Guinée-Bissau : un groupe d’officiers le “Haut commandement militaire” revendique le coup de force et suspend le processus électoral



2025-11-26 17:05:00

Quelques heures après des tirs près du palais présidentiel, un groupe d’officiers autoproclamé « Haut commandement militaire pour la restauration de l’ordre » affirme avoir pris le contrôle de la Guinée-Bissau, suspendu le processus électoral et fermé les frontières. Une intervention militaire qui survient à la veille de l’annonce des résultats de la présidentielle et des législatives du 23 novembre.

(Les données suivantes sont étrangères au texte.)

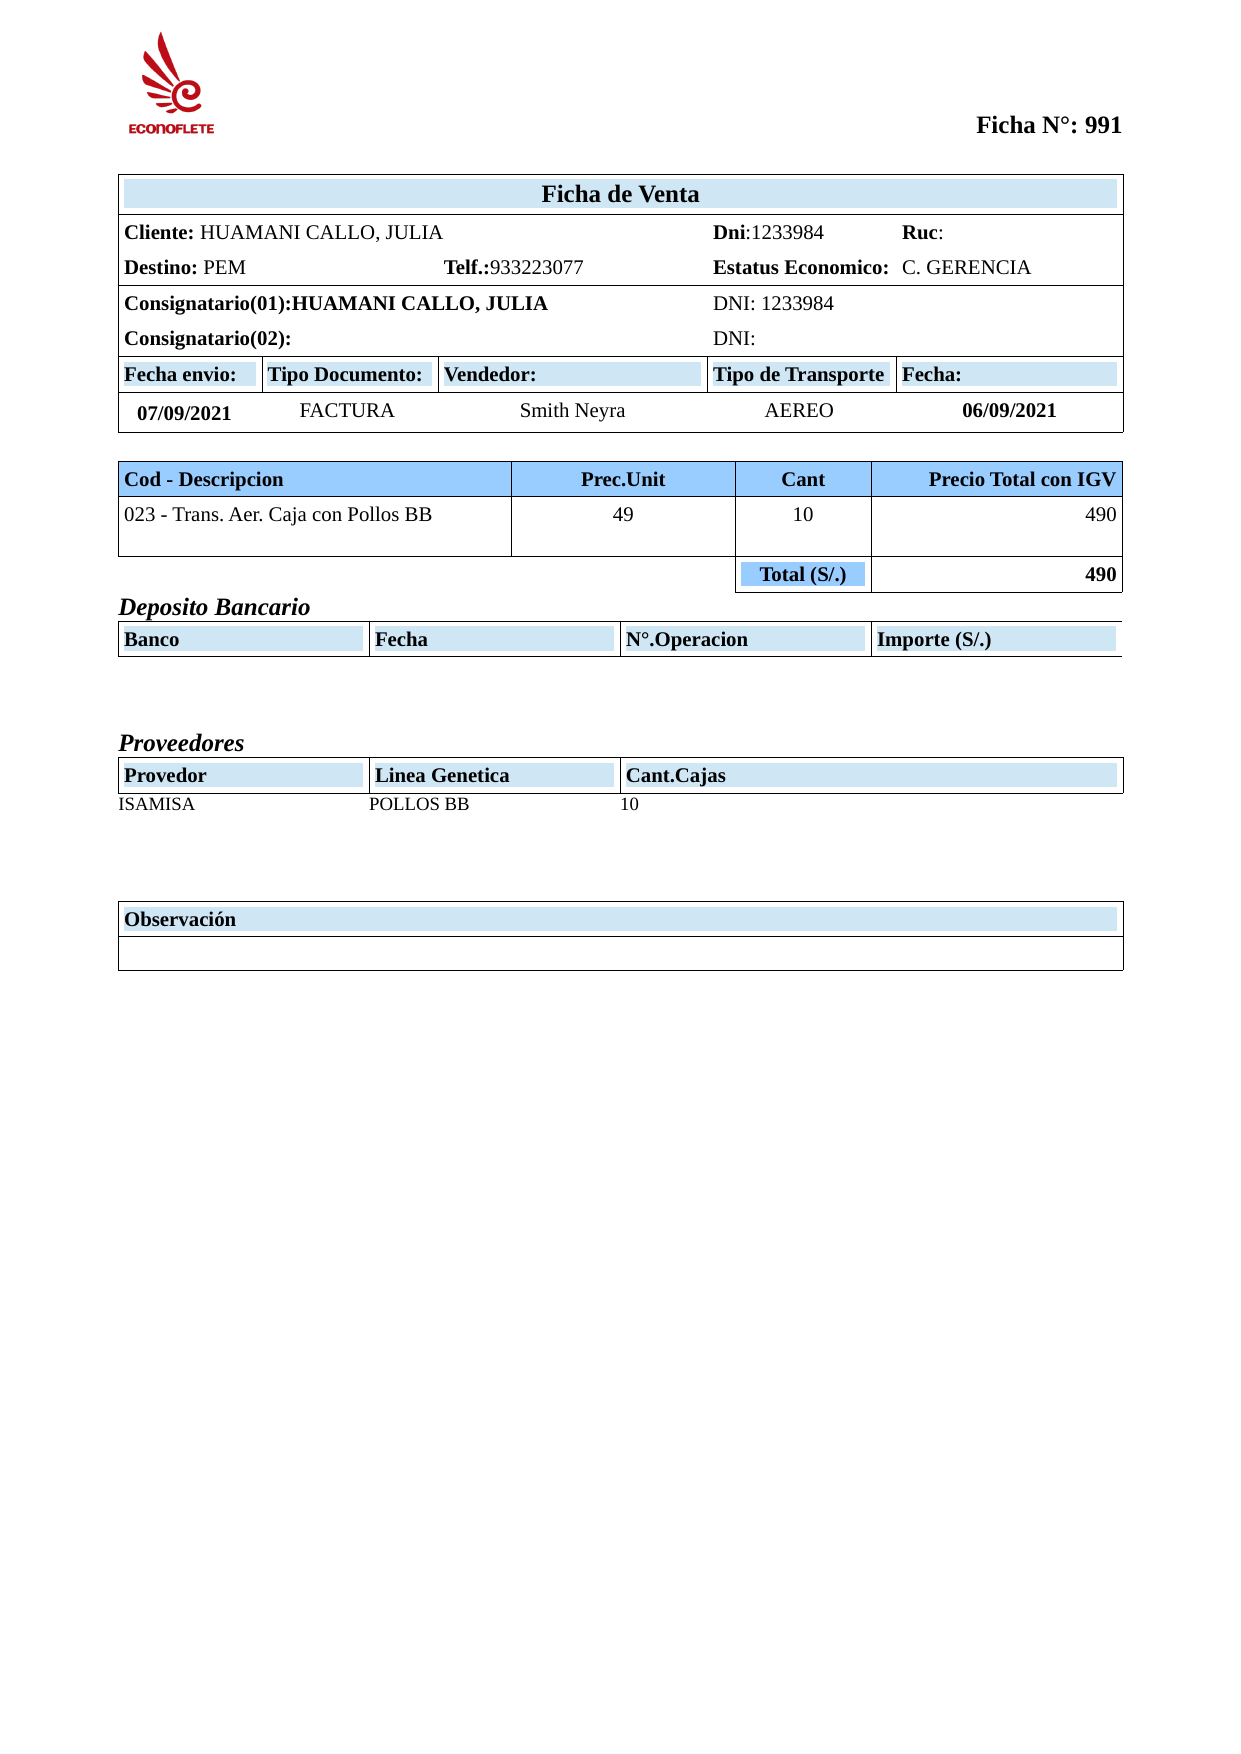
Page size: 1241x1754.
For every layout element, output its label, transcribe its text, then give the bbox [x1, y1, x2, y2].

table_cell [118, 680, 369, 704]
table_header Ficha de Venta [119, 175, 1123, 214]
table_cell Tipo de Transporte [708, 357, 896, 392]
table_cell [620, 705, 871, 728]
table_cell [369, 657, 620, 680]
table_cell C. GERENCIA [896, 249, 1123, 285]
table_cell 10 [736, 497, 871, 556]
table_cell [620, 815, 1123, 836]
table_cell 490 [872, 497, 1122, 556]
text Deposito Bancario [118, 592, 1122, 621]
table_header Cant [736, 462, 871, 496]
table_header Banco [119, 622, 369, 656]
table_header Importe (S/.) [872, 622, 1122, 656]
table_cell [118, 879, 369, 901]
table_cell Cliente: HUAMANI CALLO, JULIA [119, 215, 707, 249]
table_header Provedor [119, 758, 369, 793]
table_cell 10 [620, 794, 1123, 814]
table_cell [511, 557, 735, 592]
table_cell 06/09/2021 [896, 393, 1123, 432]
table_cell [620, 657, 871, 680]
table_cell Consignatario(01):HUAMANI CALLO, JULIA [119, 286, 707, 321]
table_cell [369, 705, 620, 728]
table_cell Estatus Economico: [707, 249, 896, 285]
table_cell [118, 657, 369, 680]
table_cell [118, 815, 369, 836]
table_header Precio Total con IGV [872, 462, 1122, 496]
table_cell AEREO [707, 393, 896, 432]
table_cell [118, 557, 511, 592]
table_cell [871, 680, 1122, 704]
table_cell [369, 815, 620, 836]
table_header Linea Genetica [370, 758, 620, 793]
text Proveedores [118, 728, 1122, 757]
table_cell [871, 657, 1122, 680]
table_cell [620, 879, 1123, 901]
table_cell [369, 858, 620, 879]
table_cell Dni:1233984 [707, 215, 896, 249]
table_cell Fecha: [897, 357, 1123, 392]
table_cell 07/09/2021 [119, 393, 262, 432]
table_cell [118, 705, 369, 728]
table_cell POLLOS BB [369, 794, 620, 814]
table_cell 49 [512, 497, 735, 556]
table_cell Fecha envio: [119, 357, 262, 392]
table_header N°.Operacion [621, 622, 871, 656]
table_header Fecha [370, 622, 620, 656]
table_cell [369, 680, 620, 704]
table_cell FACTURA [262, 393, 438, 432]
table_cell [369, 879, 620, 901]
table_cell ISAMISA [118, 794, 369, 814]
table_cell [118, 858, 369, 879]
table_cell [620, 836, 1123, 858]
table_cell Telf.:933223077 [438, 249, 707, 285]
table_header Cant.Cajas [621, 758, 1123, 793]
table_cell [620, 858, 1123, 879]
table_header Observación [119, 902, 1123, 936]
table_cell Tipo Documento: [263, 357, 438, 392]
table_cell Vendedor: [439, 357, 707, 392]
table_cell DNI: 1233984 [707, 286, 1123, 321]
table_cell [369, 836, 620, 858]
table_header Cod - Descripcion [119, 462, 511, 496]
table_cell Consignatario(02): [119, 321, 707, 356]
table_cell [118, 836, 369, 858]
table_cell Total (S/.) [736, 557, 871, 592]
table_cell DNI: [707, 321, 1123, 356]
picture [118, 31, 225, 134]
table_cell Destino: PEM [119, 249, 438, 285]
table_cell Ruc: [896, 215, 1123, 249]
table_cell [119, 937, 1123, 969]
table_cell Smith Neyra [438, 393, 707, 432]
table_header Prec.Unit [512, 462, 735, 496]
table_cell 490 [872, 557, 1122, 592]
table_cell 023 - Trans. Aer. Caja con Pollos BB [119, 497, 511, 556]
table_cell [620, 680, 871, 704]
table_cell [871, 705, 1122, 728]
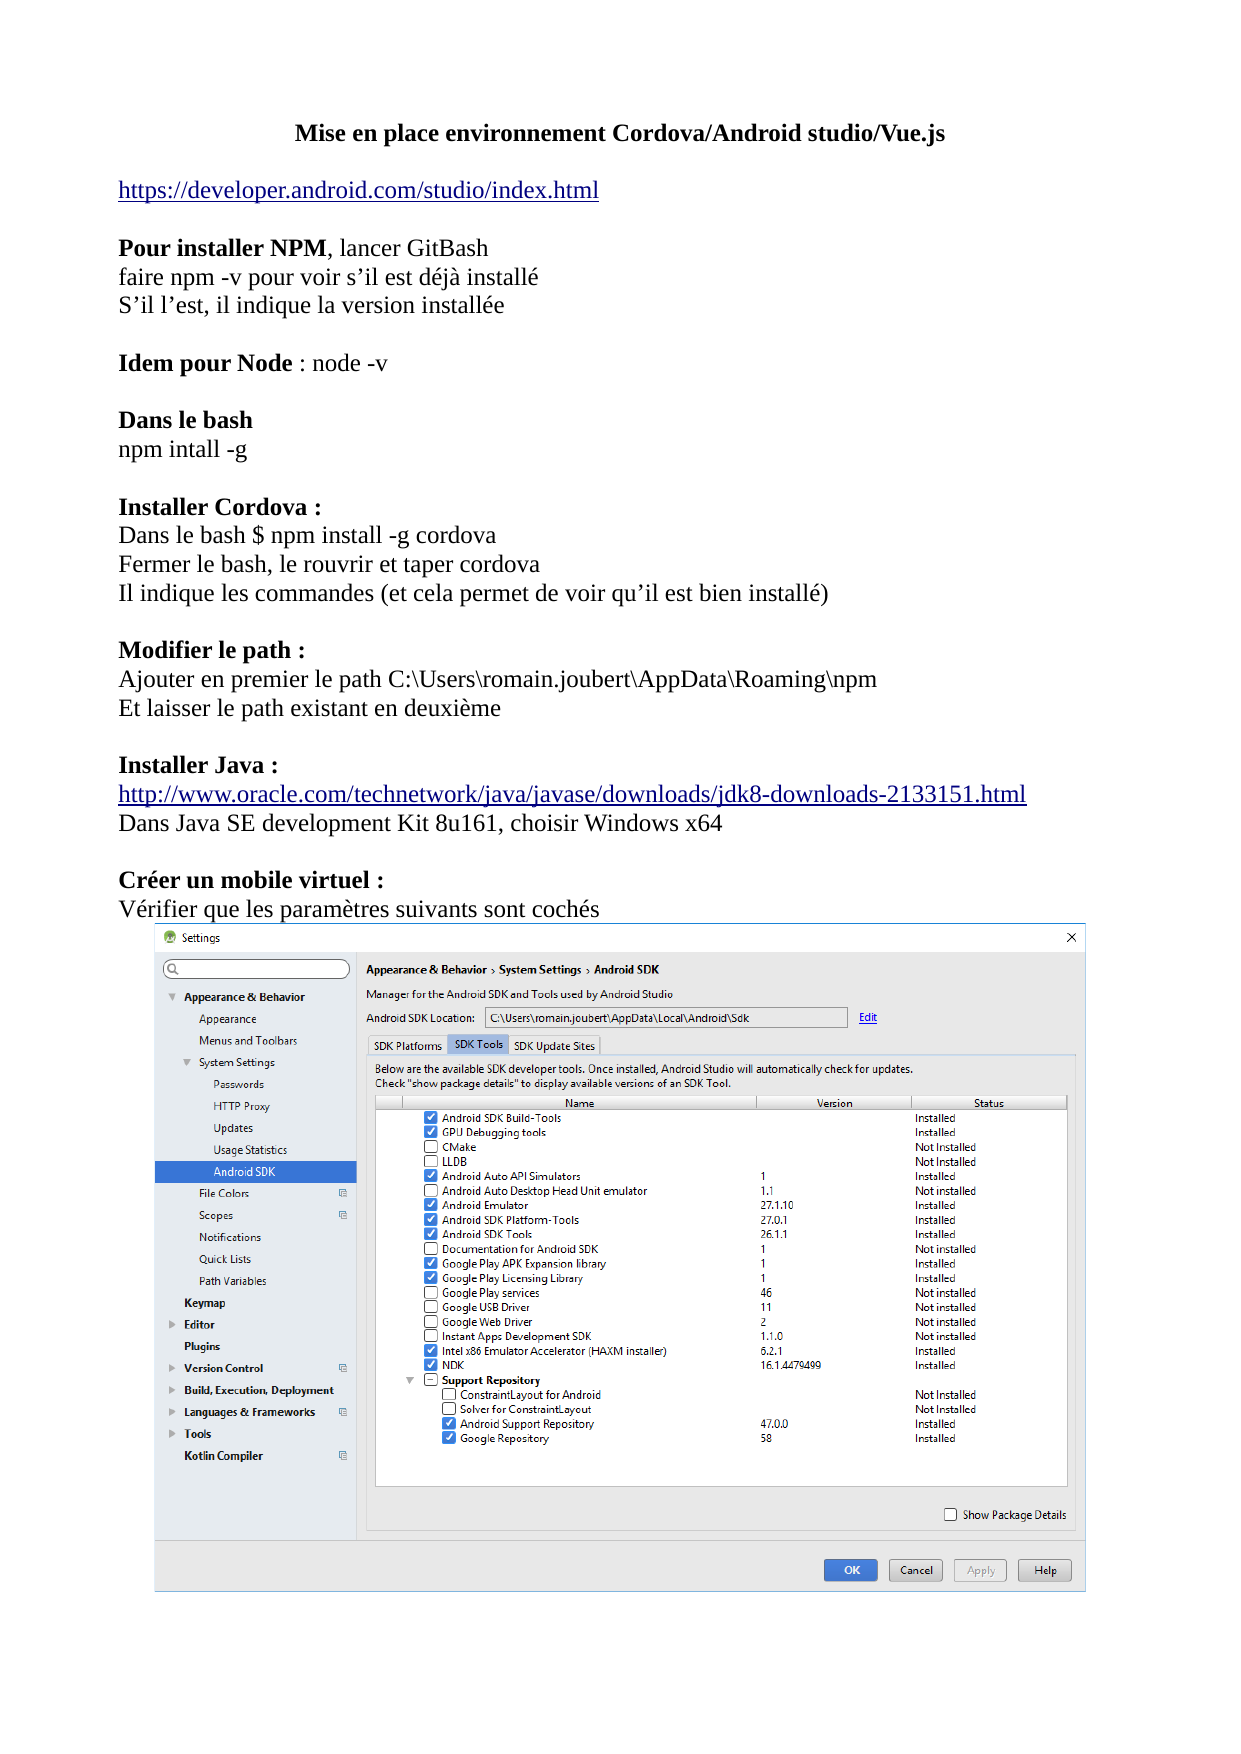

La Guinée-Bissau a basculé dans l’incertitude ce mercredi 26 novembre 2025. En milieu de journée, des tirs ont été entendus près du palais présidentiel, avant qu’un groupe d’officiers se présentant comme le « Haut commandement militaire pour la restauration de l’ordre » ne déclare avoir pris le contrôle du pays « jusqu’à nouvel ordre ». L’annonce a été faite lors d’une conférence de presse à l’état-major des Forces armées, dirigée par le général Denis N’Canha, chef du bureau militaire de la présidence. Les militaires ont également confirmé la fermeture immédiate des frontières.

Dans leur déclaration, les officiers ont annoncé deux mesures majeures : la suspension pure et simple du processus électoral en cours ce qui implique l’annulation des résultats de l’élection présidentielle et des législatives du 23 novembre ainsi que la suspension des programmes dans tous les médias nationaux. Ils ont par ailleurs appelé la population à « garder le calme » et à éviter toute forme de confrontation, alors que la capitale restait sous tension en début d’après-midi.

Avant cette prise de parole militaire, Jeune Afrique rapportait que le président sortant, Umaro Sissoco Embaló, avait lui-même contacté la rédaction pour annoncer son arrestation. Le chef de l’État affirmait avoir été interpellé dans son bureau au palais présidentiel, aux alentours de midi. Selon lui, plusieurs hauts responsables auraient été arrêtés simultanément : le ministre de l’Intérieur, Botché Candé, ainsi que le chef d’état-major général des armées, le général Biague Na Ntan, et son adjoint, le général Mamadou Touré.

Toujours selon Jeune Afrique, Umaro Sissoco Embaló indiquait ne pas avoir subi de violences et accusait le chef d’état-major de l’armée de terre d’être l’auteur du coup d’État. De leur côté, RFI et l’AFP ont confirmé que des tirs nourris avaient été entendus dans la matinée, notamment aux abords de la présidence et du siège de la Commission électorale. Toutefois, une accalmie aurait été constatée dans l’après-midi, tandis que des éléments de la Garde présidentielle sécurisaient les principaux axes menant au palais.

À la veille de la publication officielle des résultats électoraux, la situation reste opaque. Le président Embaló demeure introuvable, alors que lui-même et son principal adversaire, Fernando Dias da Costa, avaient déjà revendiqué la victoire dès la veille. Ce nouvel épisode de tension intervient dans un contexte politique fragile, marqué par les précédentes crises post-électorales notamment celle de 2019 et laisse planer de nombreuses incertitudes sur la stabilité institutionnelle du pays.